# Task item:
From the arm64 patch thread below, transcribe the passage that starts with the words "On Thu, Mar 31, 2016 at 02:12:31PM" and finishes with "registers ARM specifies.".

Supplied passage below:

[RFC] [PATCH] arm64: survive after access to unimplemented register

Thu Mar 31 09:05:00 PDT 2016

On Thu, Mar 31, 2016 at 02:12:31PM +0100, Mark Rutland wrote:
> On Thu, Mar 31, 2016 at 03:28:59PM +0300, Yury Norov wrote:
> > Hi Mark,
> > 
> > On Thu, Mar 31, 2016 at 11:05:48AM +0100, Mark Rutland wrote:
> > > On Thu, Mar 31, 2016 at 05:27:03AM +0300, Yury Norov wrote:
> > > > Not all vendors implement all the system registers ARM specifies.
> > > 
> > > The ID registers in question are precisely documented in the ARM ARM
> > > (see table C5-6 in ARM DDI 0487A.i). Specifically, the ID space
> > > ID_AA64MMFR2_EL1 now falls in to is listed as RAZ.
> > > 
> > > Any deviation from this is an erratum, and needs to be handled as such
> > > (e.g. listing in silicon-errata.txt).
> > > 
> > > Does the issue affect ThunderX natively?
> > 
> > Yes, Thunder is involved, but I cannot tell more due to NDA.
> > And this error is not in silicon-errata.txt.
> > I'll ask permission to share more details.
> 
> Ok. Regardless of how this is solved, we need to know the details of the
> erratum (and need an entry in silicon-errata.txt).
> 
> > > > So access them causes undefined instruction abort and then kernel
> > > > panic. There are 3 ways to handle it we can figure out:
> > > >  - use conditional compilation and erratas;
> > > >  - use kernel patching;
> > > >  - inline fixups resolving the abort.
> > > > 
> > > > Last option is more robust as it does not require additional efforts
> > > > to support targers. It is looking reasonable because in many cases
> > > > optional registers should be RAZ if not implemented. Special cases may
> > > > be handled by underlying __read_cpuid() when needed.
> > > 
> > > I don't think we should do this if the only affected implementations are
> > > software emulators which can be patched (and have already been, in the
> > > case of QEMU).

End of Supplied passage.
Stored data below:

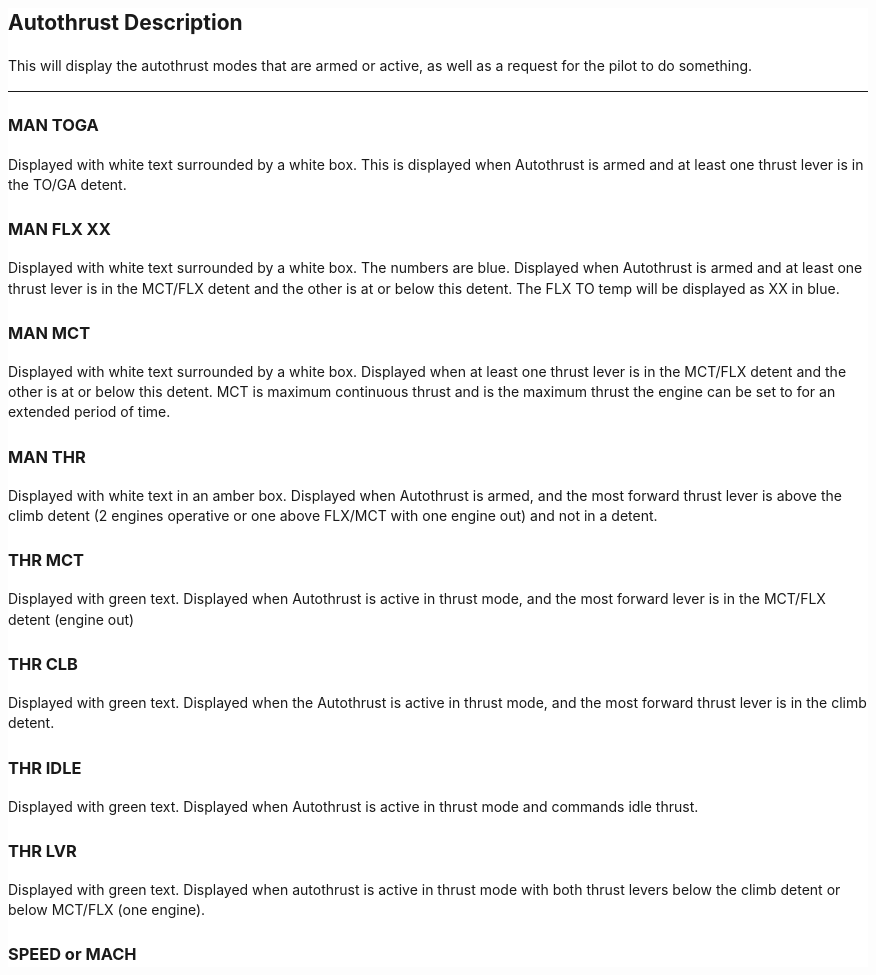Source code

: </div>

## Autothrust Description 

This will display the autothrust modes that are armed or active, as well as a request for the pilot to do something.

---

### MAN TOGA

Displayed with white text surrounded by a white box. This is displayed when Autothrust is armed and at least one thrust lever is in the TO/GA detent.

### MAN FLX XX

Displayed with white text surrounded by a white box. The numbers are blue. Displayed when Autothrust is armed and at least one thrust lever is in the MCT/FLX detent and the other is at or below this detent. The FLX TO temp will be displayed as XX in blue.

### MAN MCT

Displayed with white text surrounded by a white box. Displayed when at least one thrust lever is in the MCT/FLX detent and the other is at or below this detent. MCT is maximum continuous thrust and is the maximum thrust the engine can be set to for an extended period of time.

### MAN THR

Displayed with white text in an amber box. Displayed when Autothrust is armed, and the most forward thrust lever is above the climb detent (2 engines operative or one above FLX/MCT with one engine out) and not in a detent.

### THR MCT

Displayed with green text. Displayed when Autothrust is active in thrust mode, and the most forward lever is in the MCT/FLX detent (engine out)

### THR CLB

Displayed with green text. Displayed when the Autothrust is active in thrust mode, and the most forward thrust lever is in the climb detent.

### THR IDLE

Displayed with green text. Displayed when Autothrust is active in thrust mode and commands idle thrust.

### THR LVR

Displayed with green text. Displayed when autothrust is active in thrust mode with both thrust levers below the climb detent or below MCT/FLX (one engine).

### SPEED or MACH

End of Stored data.
Stored data below:

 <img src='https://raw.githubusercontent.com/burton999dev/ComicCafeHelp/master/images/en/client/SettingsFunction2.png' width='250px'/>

End of Stored data.

# Exercise answer:
On Thu, Mar 31, 2016 at 02:12:31PM +0100, Mark Rutland wrote:
> On Thu, Mar 31, 2016 at 03:28:59PM +0300, Yury Norov wrote:
> > Hi Mark,
> > 
> > On Thu, Mar 31, 2016 at 11:05:48AM +0100, Mark Rutland wrote:
> > > On Thu, Mar 31, 2016 at 05:27:03AM +0300, Yury Norov wrote:
> > > > Not all vendors implement all the system registers ARM specifies.